Mr Doughty added: “The court has to look at the reality of the situation.”

Mr Justice Mussenden noted in his judgment that the Gazette reported that Mr Tamine was married to his Bermudian wife, lawyer Sophie Tod, and published the name and address of the property they own in Fairylands, Pembroke.

But neither of those two details — Ms Tod’s name nor the Fairylands address — were contained in the July 2020 affidavit.

The Gazette obtained those facts from Bermuda Supreme Court judgments, the local electoral roll and the Government Land Valuation website.

Mr Justice Mussenden also said he considered whether the confidentiality order in the trust proceedings covered Mr Tamine’s affidavit.

“...I am at this point sceptical about whether it does or does not,” he wrote.

The judge said that point needed to be determined “at trial, after further evidence and relevant disclosure”.

He wrote: “Putting aside public-interest arguments for a moment, it would serve no useful purpose now to set aside the injunction, only to find at trial that the…affidavit was covered by the confidentiality order.

“Of course, the counter-argument can be made. However, in my view, the balance tips to Mr Tamine on this point.”

Mr Brockman, 80, denies all 39 charges against him, which include tax evasion, wire fraud and money laundering.

His lawyers claim he has dementia and is not mentally competent to stand trial.

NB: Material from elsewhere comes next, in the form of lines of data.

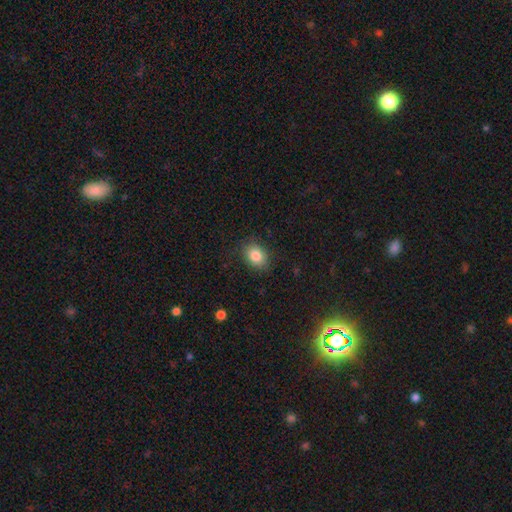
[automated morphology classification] smooth_or_featured: smooth (p=0.84) [alt: star or artifact p=0.09]
how_rounded: in between (p=0.66) [alt: round p=0.33]
merging: none (p=0.83) [alt: minor disturbance p=0.12]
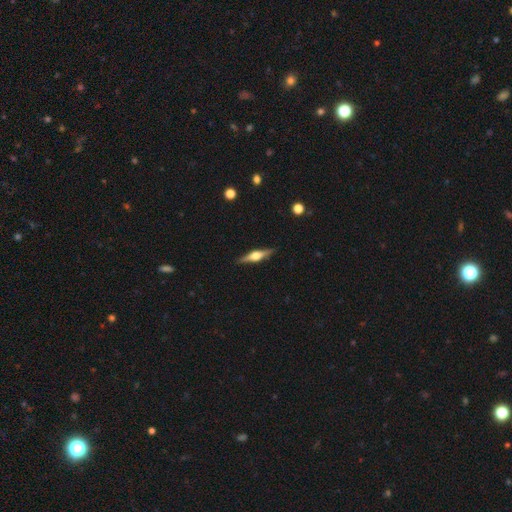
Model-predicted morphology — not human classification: This is likely a featured or disk galaxy (72%). It is clearly viewed edge-on (98%). Edge-on bulge: clearly rounded (92%). Merging: clearly none (90%).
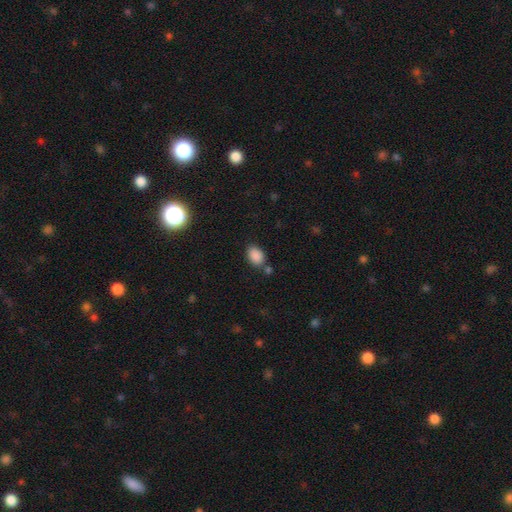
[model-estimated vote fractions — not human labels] Smooth or featured? smooth (88%)
How rounded? in between (80%)
Merging? none (72%)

A hearing to determine the issue was held in November but no decision has been made yet on whether the case will proceed.

According to Bloomberg, Mr Tamine appeared at the hearing and said, in surprise testimony, that his former boss had broken no laws in the US.

Fight for press freedom

The Royal Gazette’s bid to get the temporary injunction obtained by Australian lawyer Evatt Tamine lifted is not the first case the newspaper and its parent company, Bermuda Press (Holdings) Ltd, have fought to uphold the freedom of the press.

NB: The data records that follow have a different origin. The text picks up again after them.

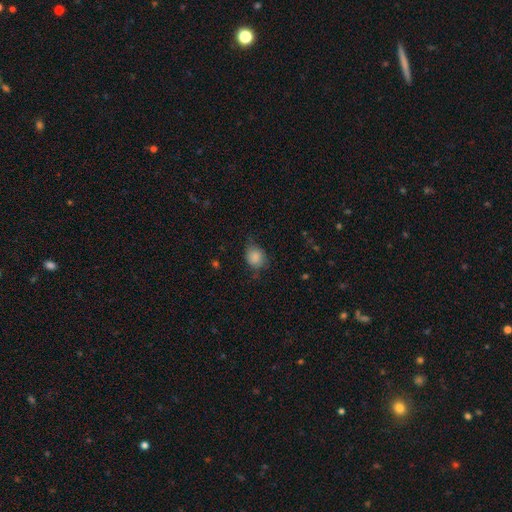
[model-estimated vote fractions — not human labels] This appears to be a smooth galaxy with no disk features (84%) that is round (61%). Merging: none (59%).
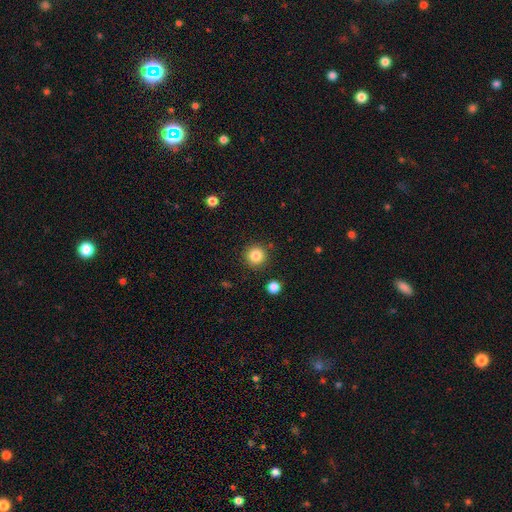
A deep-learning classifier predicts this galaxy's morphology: A smooth galaxy with no disk features (84%) that is round (95%). Merging: none (90%).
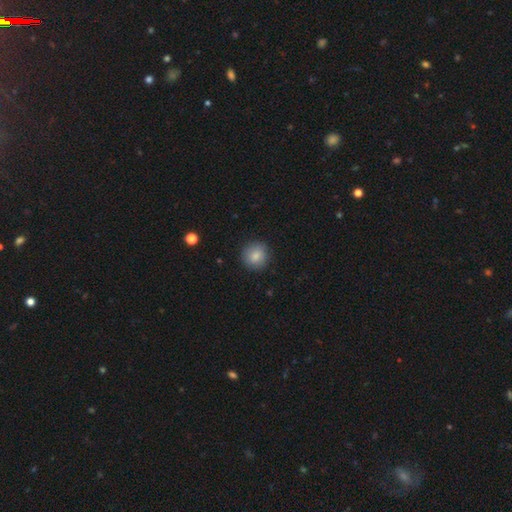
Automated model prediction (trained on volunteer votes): Smooth or featured? smooth (84%)
How rounded? round (91%)
Merging? none (88%)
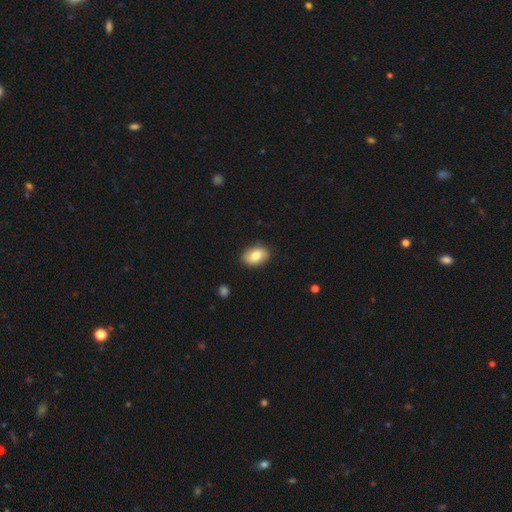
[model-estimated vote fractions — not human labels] Smooth or featured? Predicted: smooth (p=0.78). How rounded? Predicted: in between (p=0.85). Merging? Predicted: none (p=0.86).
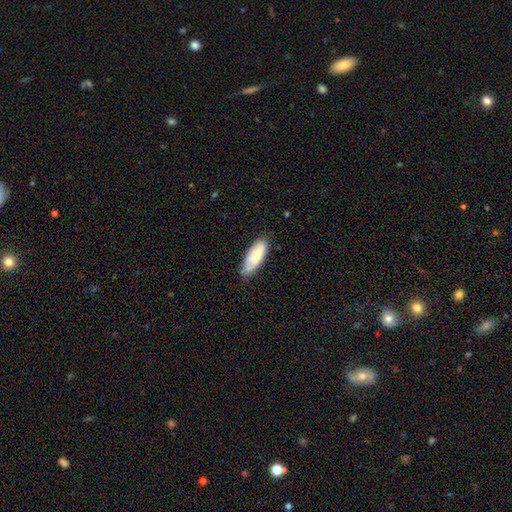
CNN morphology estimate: The model was most divided on "how rounded": in between: 72%, cigar-shaped: 26%, round: 2%. More confident: smooth or featured — smooth (81%); merging — none (70%).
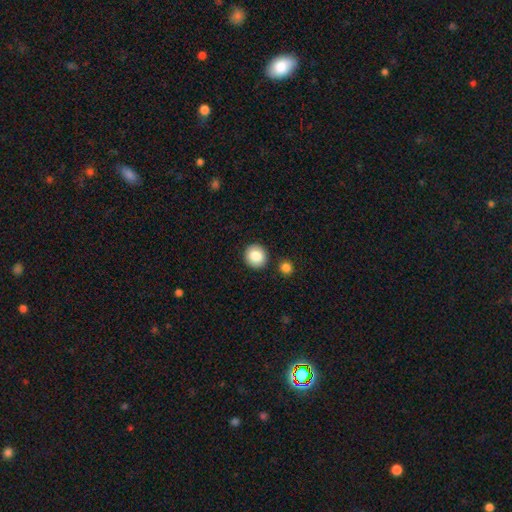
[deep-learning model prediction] This appears to be a smooth galaxy with no disk features (86%) that is round (88%). Merging: none (88%).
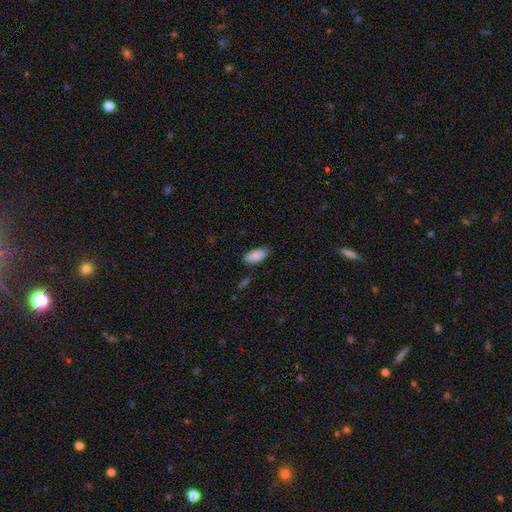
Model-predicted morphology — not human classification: This is clearly a smooth galaxy (89%). How rounded: clearly in between (93%). Merging: clearly none (85%).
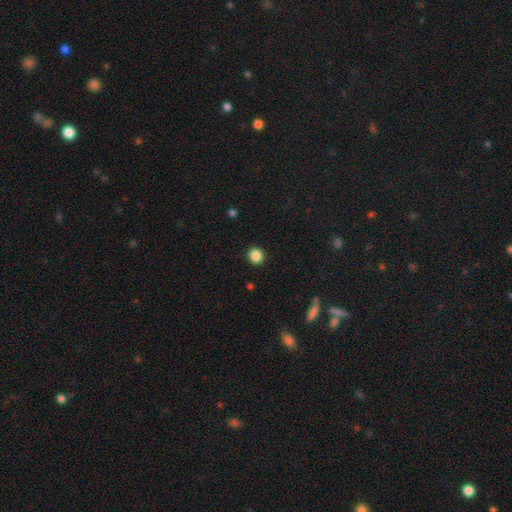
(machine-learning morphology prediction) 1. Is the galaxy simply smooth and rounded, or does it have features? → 86% smooth, 10% star or artifact, 4% featured or disk.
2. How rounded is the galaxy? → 87% round, 12% in between, 1% cigar-shaped.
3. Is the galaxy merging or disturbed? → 92% none, 5% minor disturbance, 2% major disturbance, 1% merger.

• 1981: senior magistrate Richard Hector sued the Mid-Ocean News, the Gazette’s sister paper, for libel after it published a letter containing accusations against him. The newspaper defended the lawsuit and Puisne Judge Vincent Charles Melville ruled that the newspaper had the right to publish it, even though the letter was not referred to or read in court.

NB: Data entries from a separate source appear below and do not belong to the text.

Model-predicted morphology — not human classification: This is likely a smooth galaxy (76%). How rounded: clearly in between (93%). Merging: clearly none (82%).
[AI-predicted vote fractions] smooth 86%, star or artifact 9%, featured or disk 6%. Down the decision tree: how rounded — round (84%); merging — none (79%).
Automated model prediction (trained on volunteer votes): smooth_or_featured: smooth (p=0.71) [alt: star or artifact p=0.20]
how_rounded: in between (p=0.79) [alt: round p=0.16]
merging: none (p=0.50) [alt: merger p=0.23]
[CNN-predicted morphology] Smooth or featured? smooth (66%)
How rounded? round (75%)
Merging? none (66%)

• 1993: Lawyer Julian Hall sued The Royal Gazette for publishing tapes from the former Casemates prison involving a defendant ultimately jailed for his role in a drug-smuggling ring. An injunction was obtained at a hearing at which the newspaper was absent. The Gazette contested the gag and the Court of Appeal upheld the paper’s argument that the transcripts were part of a public record under the Supreme Court (Records) Act 1955 and therefore it had the right to publish them.

• 2007: The Attorney-General and Commissioner of Police sought a gag order from the courts after ZBM television news and the Gazette’s sister newspaper, the Mid-Ocean News, reported on revelations from a leaked police dossier on a scandal surrounding the publicly funded Bermuda Housing Corporation scandal. The next year, the Privy Council in London — Bermuda's highest court of appeal — ruled that the media should not be banned from reporting the extracts. The Attorney-General and Commissioner of Police were ordered to pay costs, which were expected to run to six figures and would have to be met by the public purse.

• 2009: The Attorney-General obtained a temporary injunction against The Royal Gazette to stop it publishing a leaked Cabinet memorandum about a secret deal for the Government to buy the Swan Building for $24.5 million. The Gazette fought back, convincing Puisne Judge Geoffrey Bell to set aside the injunction and reject a bid from the Attorney-General for a permanent ban on publication.

• 2015: The Royal Gazette struck a blow for freedom of the press when it fought for the right to publish several affidavits that were sworn into evidence during the legal dispute between Michael MacLean and the Bermuda Government. The result was a landmark ruling by then-Chief Justice Ian Kawaley allowing the public to have unprecedented access to the sworn affirmations from developer Mr MacLean and government ministers in relation to the Hamilton waterfront deal.